____ Selected text

# Anyone use Yak High Speed DSL Internet?



## photonut13 (Oct 9, 2007)

I saw an ad for Yak high speed today on the subway train and I cannot believe the deal they are giving, you can check it out here: Yak 

Now my question is does anyone have this service? Is it good? Is the speed as advertised? Any problems? Are downloads truly unlimited? Would you recommend it?

If this turns out to have good reviews I am totally signing up for it.


----------



## hugerobots! (Sep 24, 2007)

Acanac High Speed Internet. Low Cost DSL and VOIP Service

This is still the best IMHO when you have the 'naked DSL' option (ie. no actual phone line). I get consistent +-5mpbs when using Usenet services, it rarely goes down for me and all you really do to hook it up is plug it into the wall, your wireless router (if you even use one) and that's it.

They require you to pay a year in advance, but that actually works out in your favor considering you only do a one time fee per annum and forget about it for 12 months.

Plus if you sign up 10 people and they use you as the referal basis, you get unlimited usage for free, forever. hint hint.


If anyone signs up, please contact me. You get a deal, I get a deal, everybody wins!


----------



## photonut13 (Oct 9, 2007)

hugerobots! said:


> Acanac High Speed Internet. Low Cost DSL and VOIP Service
> 
> This is still the best IMHO when you have the 'naked DSL' option (ie. no actual phone line). I get consistent +-5mpbs when using Usenet services, it rarely goes down for me and all you really do to hook it up is plug it into the wall, your wireless router (if you even use one) and that's it.
> 
> ...


Ok, but first I do have a phone line so does that matter? Its with Bell fyi. Also do they serve Toronto?


----------



## hugerobots! (Sep 24, 2007)

Yes and yes.

To speed up getting the modem, you can go pick it up when it's ready. At least that's what they let me do a year ago (renewing on the 25th). Give them a call first though. I always recommend a real human to human interaction with those guys.

Do your research before signing any type of contract.


----------



## John Clay (Jun 25, 2006)

Acanac isn't known for their customer service.

I'd highly recommend TekSavvy.com - excellent service at fair prices.


----------



## bgw (Jan 8, 2008)

My vote goes to TekSavvy.

If you wish to read reviews about different internet providers check out dslreports. There you will probably find out that TekSavvy is the highest rated internet provider in Canada. Yak isn't even mentioned!


----------

________

- [Problem to solve]:
Please answer these questions about the DSL thread:
(a) According to hugerobots!, how far in advance does Acanac require payment?
(b) What does hugerobots! say a person gets for signing up 10 people who use them as the referral basis?
(c) Which provider does John Clay recommend?
The listing has no connection to the DSL thread.

____ Recorded information

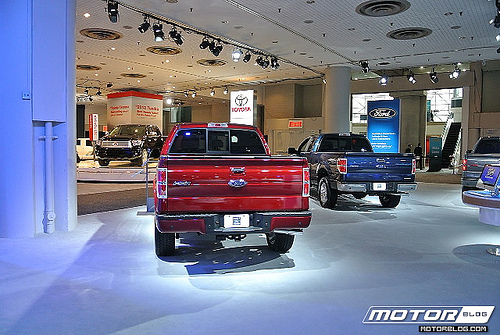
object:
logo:
[232, 92, 250, 108]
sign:
[361, 303, 495, 334]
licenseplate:
[222, 212, 250, 230]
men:
[410, 141, 425, 171]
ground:
[0, 178, 499, 334]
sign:
[284, 118, 306, 130]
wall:
[262, 82, 296, 156]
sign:
[363, 99, 400, 155]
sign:
[227, 89, 254, 126]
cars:
[144, 123, 373, 259]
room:
[0, 0, 500, 334]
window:
[163, 127, 209, 157]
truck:
[92, 122, 167, 165]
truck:
[151, 120, 313, 258]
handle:
[229, 167, 246, 176]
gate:
[161, 156, 305, 213]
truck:
[285, 130, 416, 212]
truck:
[458, 134, 499, 211]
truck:
[73, 138, 98, 163]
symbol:
[223, 178, 249, 190]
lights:
[135, 13, 152, 35]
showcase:
[2, 66, 499, 258]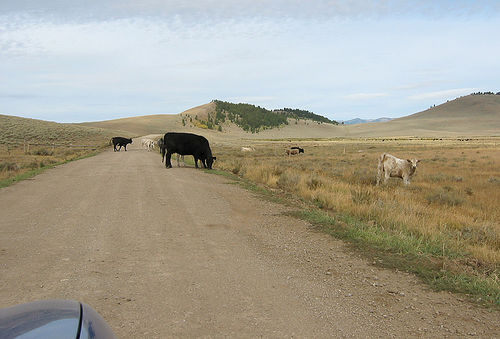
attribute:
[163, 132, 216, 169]
cow — black, grazing, several, large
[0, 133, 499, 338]
road — tan, worn, dirt, gravel, long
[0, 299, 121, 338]
vehicle — blue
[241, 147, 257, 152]
cow — white, large, standing, grazing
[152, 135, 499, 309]
field — grassy, green, wide open, large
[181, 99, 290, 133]
hill — small, large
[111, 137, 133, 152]
cow — black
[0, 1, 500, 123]
sky — blue, clear, sunny, cloudy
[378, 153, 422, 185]
cow — white, brown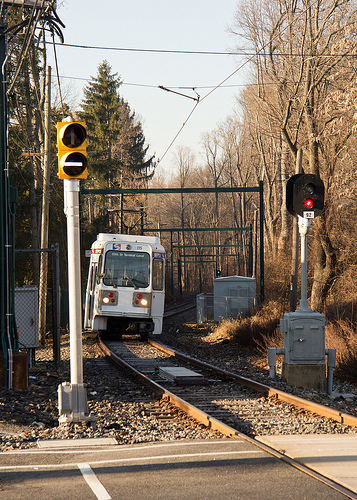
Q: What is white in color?
A: A train.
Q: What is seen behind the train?
A: A tall tree.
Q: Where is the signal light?
A: Side of the track.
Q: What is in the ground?
A: Gravel.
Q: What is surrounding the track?
A: A large number of trees.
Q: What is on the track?
A: A train.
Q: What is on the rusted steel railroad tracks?
A: White train.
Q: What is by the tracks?
A: Tall brown trees.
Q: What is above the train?
A: Electric lines.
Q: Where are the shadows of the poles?
A: On road.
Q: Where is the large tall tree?
A: In front of the train.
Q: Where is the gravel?
A: On the ground.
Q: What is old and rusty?
A: The train tracks.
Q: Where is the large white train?
A: On the train tracks.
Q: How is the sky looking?
A: Clear.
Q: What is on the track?
A: Shadow.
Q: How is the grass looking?
A: High.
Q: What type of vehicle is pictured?
A: Train.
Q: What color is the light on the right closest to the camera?
A: Red.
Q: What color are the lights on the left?
A: White.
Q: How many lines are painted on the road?
A: Three.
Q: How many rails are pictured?
A: Two.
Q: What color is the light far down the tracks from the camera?
A: Green.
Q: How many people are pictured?
A: None.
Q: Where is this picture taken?
A: Next to a train track.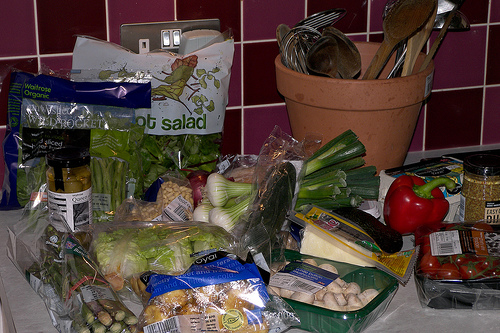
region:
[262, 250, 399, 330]
mushrooms in a green tray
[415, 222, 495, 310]
cherry tomatoes in a black tray with plastic wrap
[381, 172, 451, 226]
a red bell pepper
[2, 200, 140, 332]
a bunch of asparagus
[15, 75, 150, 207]
a bag of arugula or rocket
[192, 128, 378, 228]
a bunch of leeks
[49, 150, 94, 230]
a jar of pickles with a white label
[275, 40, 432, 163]
a flower pot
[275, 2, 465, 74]
cooking utensils in the flower pot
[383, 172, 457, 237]
red bell pepper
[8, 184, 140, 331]
package of asparagus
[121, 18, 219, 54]
light switch plate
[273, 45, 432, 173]
terra cotta pot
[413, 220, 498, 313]
container of cherry tomatoes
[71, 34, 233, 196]
bag of salad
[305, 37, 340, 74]
top of a wooden spoon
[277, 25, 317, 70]
top of a wire wisk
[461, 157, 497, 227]
glass jar with a black lid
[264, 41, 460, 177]
clay pot is orange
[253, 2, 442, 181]
cooking utensils in pot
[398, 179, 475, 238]
red pepper with stemg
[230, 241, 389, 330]
green container with mushrooms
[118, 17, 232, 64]
light switch behind bags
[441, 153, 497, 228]
small container with herbs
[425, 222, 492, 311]
black container with tomatoes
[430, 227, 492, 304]
small and red tomatoes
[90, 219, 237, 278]
lettuce in a pile of produce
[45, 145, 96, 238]
olives in a pile of produce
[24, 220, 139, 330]
asparagus in a pile of produce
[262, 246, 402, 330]
mushrooms in a pile of produce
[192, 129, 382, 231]
leeks in a pile of produce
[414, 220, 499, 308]
tomatoes in a pile of produce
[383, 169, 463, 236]
red pepper in a pile of produce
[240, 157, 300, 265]
pickle in a pile of produce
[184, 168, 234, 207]
onion in a pile of produce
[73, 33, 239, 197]
bag of salad in a pile of produce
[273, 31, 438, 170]
the pot is orange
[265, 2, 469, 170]
kitchen utensils in the pot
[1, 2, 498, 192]
the wall is tiled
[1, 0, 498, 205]
red squares on wall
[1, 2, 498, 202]
pink squares on wall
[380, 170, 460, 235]
red pepper on counter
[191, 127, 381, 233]
bulb onions on counter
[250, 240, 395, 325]
mushrooms on the counter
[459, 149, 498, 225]
condiment on the counter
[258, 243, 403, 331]
mushrooms in green container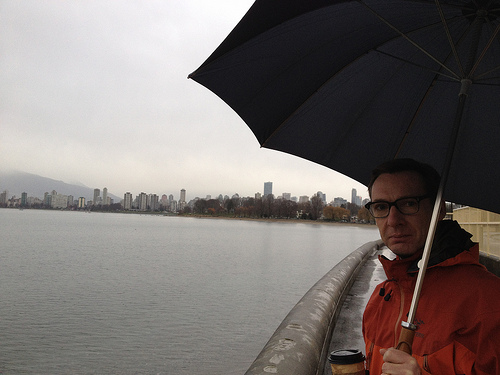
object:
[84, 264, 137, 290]
water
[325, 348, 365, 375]
cup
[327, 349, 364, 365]
lid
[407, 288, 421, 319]
pole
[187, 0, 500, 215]
umbrella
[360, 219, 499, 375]
coat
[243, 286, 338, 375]
railing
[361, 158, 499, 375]
man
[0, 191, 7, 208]
buildings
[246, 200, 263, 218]
trees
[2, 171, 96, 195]
mountain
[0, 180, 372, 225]
city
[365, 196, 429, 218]
glasses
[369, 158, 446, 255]
head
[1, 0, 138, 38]
sky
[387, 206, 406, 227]
nose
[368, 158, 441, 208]
hair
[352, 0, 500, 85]
spokes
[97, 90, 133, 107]
clouds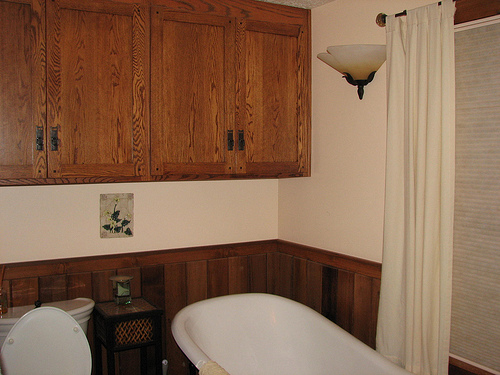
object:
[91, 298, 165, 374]
table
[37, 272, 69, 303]
paneling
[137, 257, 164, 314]
paneling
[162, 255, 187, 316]
paneling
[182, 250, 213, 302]
paneling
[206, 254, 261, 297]
paneling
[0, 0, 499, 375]
bathroom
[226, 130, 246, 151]
black handles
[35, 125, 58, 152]
black handles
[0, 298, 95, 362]
toilet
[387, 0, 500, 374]
window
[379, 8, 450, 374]
curtain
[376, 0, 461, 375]
blinds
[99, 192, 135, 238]
artwork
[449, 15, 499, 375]
shade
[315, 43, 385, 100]
light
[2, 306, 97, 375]
seat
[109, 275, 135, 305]
candle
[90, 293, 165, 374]
stand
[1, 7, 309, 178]
cavinets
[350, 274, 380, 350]
paneling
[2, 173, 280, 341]
wall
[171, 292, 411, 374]
bathtub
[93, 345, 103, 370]
leg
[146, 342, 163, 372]
leg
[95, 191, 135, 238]
tile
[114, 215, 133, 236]
leaves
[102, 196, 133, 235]
flowers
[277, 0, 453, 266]
wall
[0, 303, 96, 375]
lid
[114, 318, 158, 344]
pattern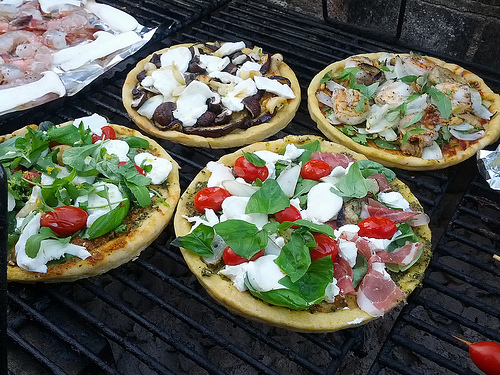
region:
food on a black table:
[8, 5, 496, 368]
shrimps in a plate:
[4, 0, 159, 115]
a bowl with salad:
[176, 132, 436, 344]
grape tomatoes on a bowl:
[190, 142, 400, 292]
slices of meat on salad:
[324, 142, 427, 322]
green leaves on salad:
[174, 129, 431, 325]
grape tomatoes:
[189, 180, 237, 211]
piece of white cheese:
[294, 171, 354, 226]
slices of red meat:
[350, 231, 406, 316]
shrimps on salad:
[326, 60, 480, 151]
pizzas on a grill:
[5, 25, 499, 345]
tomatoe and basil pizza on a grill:
[160, 128, 442, 345]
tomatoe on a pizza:
[187, 180, 231, 219]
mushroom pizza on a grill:
[109, 32, 308, 151]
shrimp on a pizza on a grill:
[327, 78, 379, 129]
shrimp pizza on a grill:
[302, 36, 498, 166]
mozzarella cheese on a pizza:
[167, 73, 222, 127]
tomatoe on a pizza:
[31, 195, 98, 239]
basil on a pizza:
[80, 150, 163, 207]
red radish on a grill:
[437, 322, 498, 374]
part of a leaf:
[268, 267, 300, 317]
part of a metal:
[198, 358, 211, 370]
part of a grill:
[170, 338, 195, 361]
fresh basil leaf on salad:
[214, 218, 267, 260]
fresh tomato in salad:
[190, 184, 234, 216]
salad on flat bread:
[166, 130, 438, 331]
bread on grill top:
[172, 135, 443, 337]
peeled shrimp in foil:
[1, 0, 143, 102]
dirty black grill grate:
[1, 0, 496, 374]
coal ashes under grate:
[11, 124, 498, 374]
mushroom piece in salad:
[152, 98, 182, 130]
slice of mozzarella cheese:
[304, 178, 344, 226]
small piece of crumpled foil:
[474, 140, 499, 193]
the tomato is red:
[196, 176, 238, 241]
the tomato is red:
[253, 189, 319, 242]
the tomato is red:
[308, 157, 336, 189]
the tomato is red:
[195, 175, 226, 214]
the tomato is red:
[308, 243, 346, 273]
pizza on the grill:
[118, 53, 290, 150]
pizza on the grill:
[196, 107, 421, 368]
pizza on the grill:
[310, 52, 496, 189]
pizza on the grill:
[8, 106, 201, 301]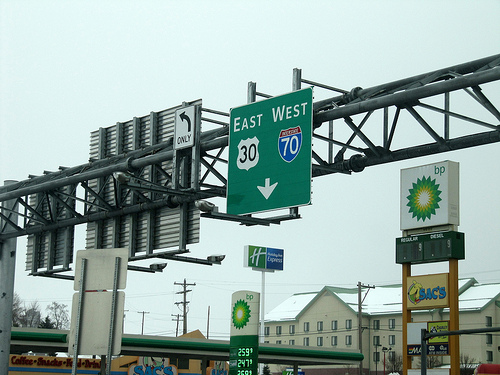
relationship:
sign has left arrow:
[172, 104, 195, 149] [178, 109, 191, 132]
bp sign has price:
[228, 289, 260, 374] [236, 347, 254, 358]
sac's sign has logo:
[404, 273, 447, 310] [407, 281, 445, 304]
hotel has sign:
[259, 276, 498, 375] [243, 244, 284, 273]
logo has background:
[230, 299, 251, 330] [230, 290, 259, 336]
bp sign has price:
[228, 289, 260, 374] [237, 358, 252, 367]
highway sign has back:
[84, 99, 225, 273] [86, 97, 202, 252]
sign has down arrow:
[226, 86, 314, 217] [254, 177, 277, 202]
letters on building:
[10, 353, 103, 370] [10, 329, 228, 375]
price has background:
[236, 347, 254, 358] [228, 335, 259, 374]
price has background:
[237, 358, 252, 367] [228, 335, 259, 374]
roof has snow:
[260, 277, 499, 323] [264, 291, 319, 322]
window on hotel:
[330, 319, 338, 333] [259, 276, 498, 375]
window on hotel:
[316, 321, 324, 332] [259, 276, 498, 375]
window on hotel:
[302, 320, 310, 333] [259, 276, 498, 375]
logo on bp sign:
[230, 299, 251, 330] [228, 289, 260, 374]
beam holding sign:
[0, 52, 497, 242] [226, 86, 314, 217]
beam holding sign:
[0, 52, 497, 242] [172, 104, 195, 149]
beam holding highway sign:
[0, 52, 497, 242] [84, 99, 225, 273]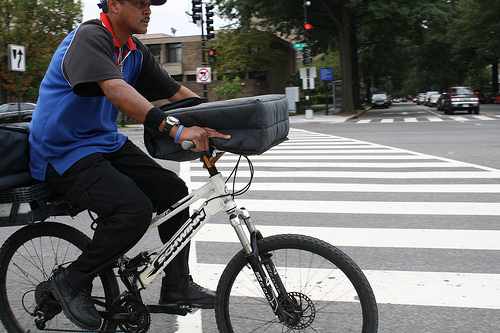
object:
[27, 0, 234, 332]
man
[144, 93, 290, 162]
pizza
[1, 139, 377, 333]
bike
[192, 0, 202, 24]
traffic signal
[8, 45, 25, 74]
sign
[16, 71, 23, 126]
pole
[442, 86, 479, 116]
car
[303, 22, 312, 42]
traffic signal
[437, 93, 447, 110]
car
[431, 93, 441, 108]
car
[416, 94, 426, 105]
car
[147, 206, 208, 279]
logo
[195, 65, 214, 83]
sign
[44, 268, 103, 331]
shoe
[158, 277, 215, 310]
shoe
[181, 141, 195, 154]
handle bar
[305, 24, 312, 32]
light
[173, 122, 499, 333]
crosswalk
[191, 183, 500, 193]
line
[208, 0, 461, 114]
tree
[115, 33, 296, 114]
building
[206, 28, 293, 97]
tree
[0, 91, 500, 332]
street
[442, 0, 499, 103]
tree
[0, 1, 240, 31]
sky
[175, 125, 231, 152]
hand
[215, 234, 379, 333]
tire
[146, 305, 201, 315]
pedal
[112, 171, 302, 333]
frame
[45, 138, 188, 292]
pants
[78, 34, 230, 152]
arm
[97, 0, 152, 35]
head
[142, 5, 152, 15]
nose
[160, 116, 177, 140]
watch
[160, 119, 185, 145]
wrist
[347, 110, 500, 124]
crosswalk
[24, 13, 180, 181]
shirt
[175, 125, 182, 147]
wristband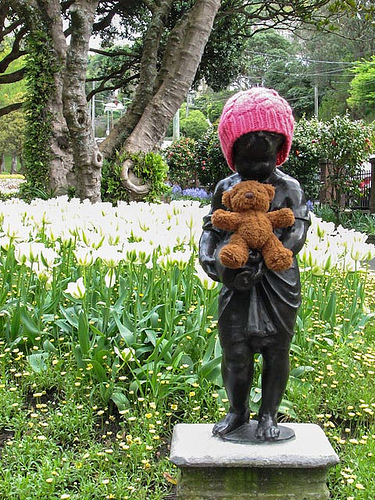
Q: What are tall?
A: Trees.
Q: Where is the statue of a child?
A: In garden.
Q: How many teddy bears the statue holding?
A: One.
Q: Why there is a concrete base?
A: To hold the statue.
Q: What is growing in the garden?
A: Flowers.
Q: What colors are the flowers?
A: White.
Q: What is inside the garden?
A: Huge tree.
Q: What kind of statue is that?
A: A child.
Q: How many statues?
A: One.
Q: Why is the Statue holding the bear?
A: Remembrance.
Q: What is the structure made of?
A: Granite.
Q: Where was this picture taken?
A: Garden plot.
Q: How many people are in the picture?
A: One lineman.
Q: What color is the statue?
A: Black.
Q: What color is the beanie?
A: Pink.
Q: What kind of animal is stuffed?
A: Bear.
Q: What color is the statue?
A: Black.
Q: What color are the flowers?
A: White.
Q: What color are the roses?
A: Red.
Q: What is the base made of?
A: Concrete.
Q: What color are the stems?
A: Green.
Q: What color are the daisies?
A: Yellow.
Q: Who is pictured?
A: A statue.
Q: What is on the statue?
A: A pink hat.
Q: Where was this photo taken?
A: At a park.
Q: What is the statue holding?
A: A brown teddy bear.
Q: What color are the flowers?
A: They are white.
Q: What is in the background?
A: Trees and flowers.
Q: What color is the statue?
A: It is black.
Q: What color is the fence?
A: It is black.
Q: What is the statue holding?
A: A teddy bear.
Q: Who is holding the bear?
A: The statue.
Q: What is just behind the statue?
A: Flowers.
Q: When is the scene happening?
A: Daytime.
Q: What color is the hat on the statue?
A: Pink.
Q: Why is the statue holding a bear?
A: Someone put it there.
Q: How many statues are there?
A: 1.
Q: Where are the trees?
A: Background.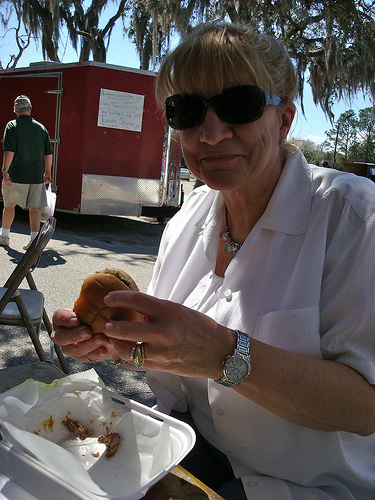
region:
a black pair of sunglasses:
[145, 77, 305, 138]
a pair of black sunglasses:
[138, 70, 301, 132]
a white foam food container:
[5, 366, 204, 494]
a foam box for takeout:
[31, 373, 200, 498]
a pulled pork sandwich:
[63, 248, 147, 336]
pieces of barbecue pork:
[57, 405, 125, 458]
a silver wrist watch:
[208, 315, 272, 397]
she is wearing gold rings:
[111, 332, 167, 375]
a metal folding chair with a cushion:
[8, 201, 80, 391]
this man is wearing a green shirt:
[8, 83, 79, 238]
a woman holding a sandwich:
[51, 234, 181, 378]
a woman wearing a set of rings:
[128, 332, 156, 373]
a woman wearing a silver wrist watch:
[217, 322, 264, 399]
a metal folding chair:
[0, 216, 64, 332]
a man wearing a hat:
[7, 89, 30, 123]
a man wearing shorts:
[0, 184, 54, 219]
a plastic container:
[5, 401, 163, 494]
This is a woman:
[55, 25, 367, 406]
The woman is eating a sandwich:
[46, 268, 184, 371]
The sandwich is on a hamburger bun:
[59, 269, 164, 340]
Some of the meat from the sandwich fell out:
[53, 405, 129, 462]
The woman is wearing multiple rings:
[122, 333, 149, 367]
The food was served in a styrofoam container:
[1, 366, 182, 491]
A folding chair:
[4, 220, 74, 371]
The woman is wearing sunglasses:
[158, 78, 309, 132]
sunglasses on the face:
[155, 82, 298, 140]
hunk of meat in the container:
[88, 426, 129, 459]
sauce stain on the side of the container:
[34, 412, 61, 435]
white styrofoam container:
[1, 367, 201, 499]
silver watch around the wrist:
[211, 323, 255, 392]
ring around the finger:
[127, 345, 147, 371]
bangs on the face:
[154, 36, 262, 102]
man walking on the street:
[0, 90, 75, 267]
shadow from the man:
[4, 238, 70, 273]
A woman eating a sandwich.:
[30, 20, 361, 496]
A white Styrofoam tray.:
[3, 368, 213, 497]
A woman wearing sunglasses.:
[157, 25, 311, 190]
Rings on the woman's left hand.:
[124, 341, 155, 370]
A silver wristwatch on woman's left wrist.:
[204, 314, 265, 395]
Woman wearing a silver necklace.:
[143, 21, 324, 270]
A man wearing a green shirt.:
[1, 84, 60, 207]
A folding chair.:
[0, 217, 63, 365]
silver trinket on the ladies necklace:
[214, 224, 230, 240]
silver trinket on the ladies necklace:
[220, 238, 234, 254]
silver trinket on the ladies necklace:
[228, 238, 240, 252]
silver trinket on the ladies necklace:
[232, 243, 240, 254]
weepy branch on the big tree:
[38, 9, 56, 62]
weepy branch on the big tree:
[307, 58, 322, 104]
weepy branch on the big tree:
[315, 65, 337, 125]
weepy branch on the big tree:
[320, 0, 333, 39]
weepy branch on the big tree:
[294, 54, 310, 122]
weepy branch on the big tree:
[147, 10, 159, 63]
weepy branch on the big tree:
[157, 4, 179, 49]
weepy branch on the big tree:
[60, 2, 78, 52]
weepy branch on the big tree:
[72, 1, 86, 29]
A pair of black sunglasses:
[153, 77, 291, 137]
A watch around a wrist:
[203, 323, 256, 393]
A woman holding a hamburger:
[35, 12, 365, 421]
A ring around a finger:
[116, 332, 148, 373]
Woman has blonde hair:
[144, 15, 303, 199]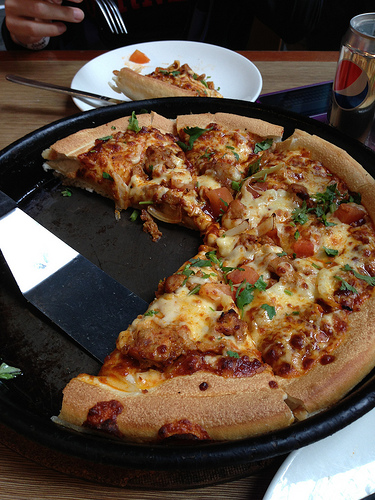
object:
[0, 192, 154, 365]
spatula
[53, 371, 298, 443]
crust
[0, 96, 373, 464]
pan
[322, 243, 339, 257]
basil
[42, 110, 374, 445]
pizza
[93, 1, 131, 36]
fork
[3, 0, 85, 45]
hand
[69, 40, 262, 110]
plate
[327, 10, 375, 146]
can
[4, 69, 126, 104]
knife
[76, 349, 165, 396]
cheese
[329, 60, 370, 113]
logo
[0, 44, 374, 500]
table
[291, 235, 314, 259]
tomatoe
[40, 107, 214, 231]
slice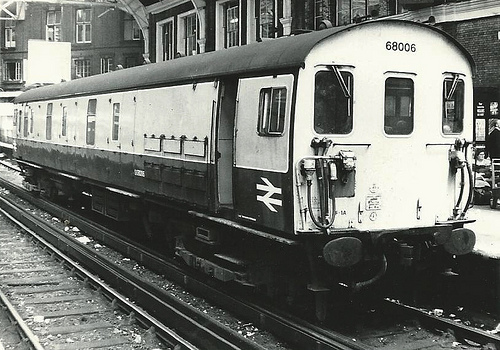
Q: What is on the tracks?
A: A train.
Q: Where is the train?
A: On the tracks.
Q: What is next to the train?
A: Buildings.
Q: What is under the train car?
A: The wheels.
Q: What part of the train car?
A: The front.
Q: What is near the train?
A: The train tracks.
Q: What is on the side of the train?
A: The door.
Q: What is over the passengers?
A: The top of the train car.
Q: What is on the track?
A: The train.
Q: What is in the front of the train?
A: Three windows.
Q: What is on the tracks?
A: The gravel and rocks.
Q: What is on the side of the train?
A: The building.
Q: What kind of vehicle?
A: Train.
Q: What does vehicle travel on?
A: Tracks.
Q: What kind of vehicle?
A: Train.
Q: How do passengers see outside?
A: Windows.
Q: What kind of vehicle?
A: Train.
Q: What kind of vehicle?
A: Train.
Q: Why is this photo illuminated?
A: Sunlight.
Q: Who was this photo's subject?
A: The train.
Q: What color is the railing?
A: Gray.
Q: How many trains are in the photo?
A: One.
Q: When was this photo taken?
A: During the day.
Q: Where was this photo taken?
A: At a train station.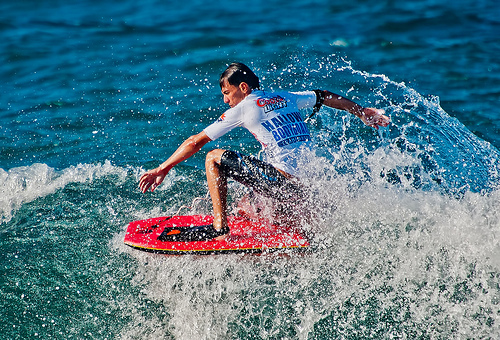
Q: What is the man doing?
A: Riding his boogie board.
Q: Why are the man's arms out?
A: For balance.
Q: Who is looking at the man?
A: The photographer.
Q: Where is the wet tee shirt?
A: On the man's back.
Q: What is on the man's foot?
A: A black flipper.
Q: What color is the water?
A: Blue.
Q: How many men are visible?
A: One.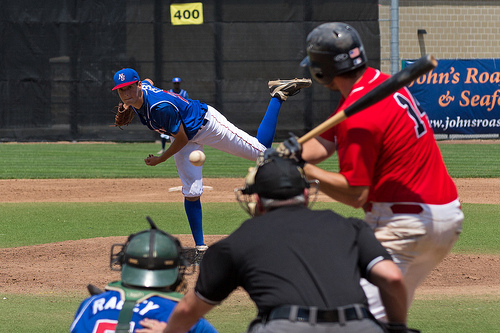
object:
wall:
[1, 2, 380, 139]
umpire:
[128, 154, 417, 333]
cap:
[111, 69, 141, 92]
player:
[253, 20, 467, 330]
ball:
[188, 149, 207, 167]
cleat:
[266, 78, 313, 102]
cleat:
[194, 244, 210, 265]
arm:
[157, 110, 190, 162]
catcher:
[66, 212, 222, 332]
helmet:
[108, 215, 206, 290]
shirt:
[317, 66, 460, 206]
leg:
[172, 144, 205, 247]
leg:
[203, 99, 284, 163]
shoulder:
[148, 96, 182, 127]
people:
[128, 152, 413, 332]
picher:
[111, 67, 314, 269]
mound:
[0, 233, 500, 301]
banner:
[399, 57, 499, 133]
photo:
[0, 0, 500, 333]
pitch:
[108, 66, 316, 269]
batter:
[251, 20, 467, 323]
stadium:
[0, 0, 500, 333]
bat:
[294, 50, 441, 146]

________

- [The result]:
(a) A year in advance.
(b) Unlimited usage for free, forever.
(c) TekSavvy.com.